# Texto fornecido
------------------------
O Estado de São Paulo, n.46201, 15/04/2020. Economia, p.B4

 

‘Salário de servidor deve ser congelado’

Francisco carlos de Assis

Eduardo Rodrigues

15/04/2020

 

 

Para Adolfo Sacshida, secretário da Economia, congelamento deveria ser por dois anos; Maia quer que a proposta venha do Executivo

Opinião. ‘O exemplo tem de vir de cima’, defende Sacshida

O secretário de Política Econômica do Ministério da Economia, Adolfo Sacshida, defendeu o congelamento do salário de servidores públicos por dois anos porque o “exemplo tem de vir de cima”.

Para ele, a medida teria um aspecto moral ao demonstrar que todos estão dando sua parcela de contribuição neste momento de crise. “Não é tão complicado assim você passar um ou dois anos sem reajuste. E a inflação está baixa”, disse ontem. “O desemprego está subindo a passos largos. Será que está correto algumas pessoas manterem seus empregos e não perderem salário?”, questionou o secretário durante uma transmissão da XP Investimentos.

O questionamento de Sacshida coincide com o momento em que mais de 1 milhão de trabalhadores da iniciativa privada já tiveram redução de jornada e salários ou os contratos suspensos. Essas medidas foram permitidas pelo governo para que as empresas mantenham fôlego para atravessar este momento de crise, acentuado pela pandemia do novo coronavírus.

“O exemplo tem de vir de cima, temos de ter ajustes além dos econômicos”, criticou o secretário de Acompanhamento Econômico. Para ele, não se trata de cortar salários dos servidores, mas que não é complicado um funcionário que inicia na carreira ganhando R$ 30 mil por mês ficar dois anos sem reajuste salarial.

À noite, o secretário do Tesouro, Mansueto Almeida, afirmou que que os servidores públicos federais “aceitarão o sacrifício” de ficar sem reajuste num momento de crise. Segundo ele, não haverá queda de salário, mas freio em qualquer aumento nominal.
------------------------
# Material fornecido
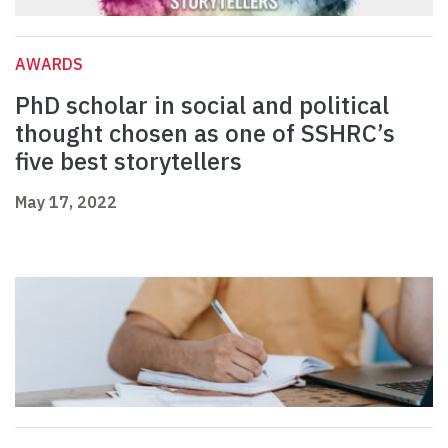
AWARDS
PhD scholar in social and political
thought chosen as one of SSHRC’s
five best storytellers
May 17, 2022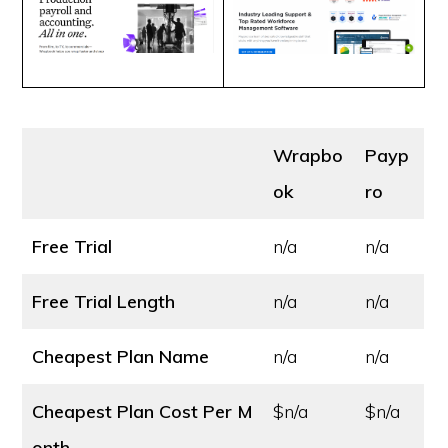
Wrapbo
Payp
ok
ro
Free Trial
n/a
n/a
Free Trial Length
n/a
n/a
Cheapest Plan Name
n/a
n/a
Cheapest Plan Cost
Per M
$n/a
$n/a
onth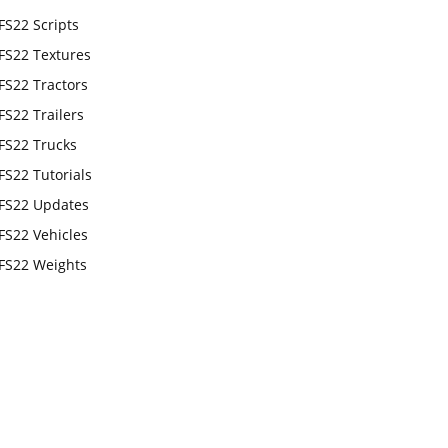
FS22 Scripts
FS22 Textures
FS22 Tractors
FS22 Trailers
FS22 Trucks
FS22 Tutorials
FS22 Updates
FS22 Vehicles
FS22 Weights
------------------------
# O que fazer
Escreva a continuação da reportagem sobre o congelamento do salário dos servidores públicos, começando logo após o último parágrafo do texto fornecido.

# Espaço da resposta
“Estamos em crise muito séria, mais de um milhão de trabalhadores no setor privado já foram afetados (por medidas de redução de jornada e salário ou suspensão de contrato). No setor privado está tendo queda salarial”, disse Mansueto em transmissão promovida pelo portal Jota.

Ele lembrou ainda que os servidores das categorias com salários mais elevados tiveram reajustes entre 2016 e 2019 mesmo com um cenário já de crise.

No início do mês, o ministro da Economia, Paulo Guedes, também defendeu o congelamento dos salários dos servidores por dois anos, em videoconferência com parlamentares da bancada do DEM. Antes, no Fórum Econômico de Davos, em janeiro, disse que a iniciativa, que consta da Proposta de Emenda à Constituição (PEC) emergencial, que tramita no Congresso, seria importante para controlar a situação fiscal.

Embora integrantes do governo defendam publicamente a ideia, o Executivo ainda não enviou ao Congresso uma proposta nesse sentido.

Barriga de alguel. Ontem, o presidente da Câmara, Rodrigo Maia (DEM), disse que o Congresso aceita discutir a proposta desde que seja de iniciativa do Executivo. Para o presidente da Câmara, o presidente Jair Bolsonaro não quer enviar a proposta ao Congresso. “Isso tem de ficar claro para a sociedade”.

“Há uma medida provisória dando recursos a Estados e municípios sobre o FPE (Fundo de Participação dos Estados) e FPM (Fundo de Participação dos Municípios). Não tem nenhuma contrapartida aqui. Por que o presidente da República não assinou o congelamento de salário dos servidores públicos? Estamos prontos para votar a proposta do governo. O que o governo não pode é tratar o Parlamento como barriga de aluguel.”

Antes de falar em congelamento de salários, o governo prometeu enviar proposta para reformular o RH do Estado, com redução no salário de entrada dos funcionários e corte no número de carreiras, entre outros pontos. Bolsonaro chegou a pedir que o texto fosse “light” e que as novas regras só valessem para os futuros servidores. A chamada reforma administrativa, porém, foi colocada de lado pelo governo em meio ao agravamento da crise.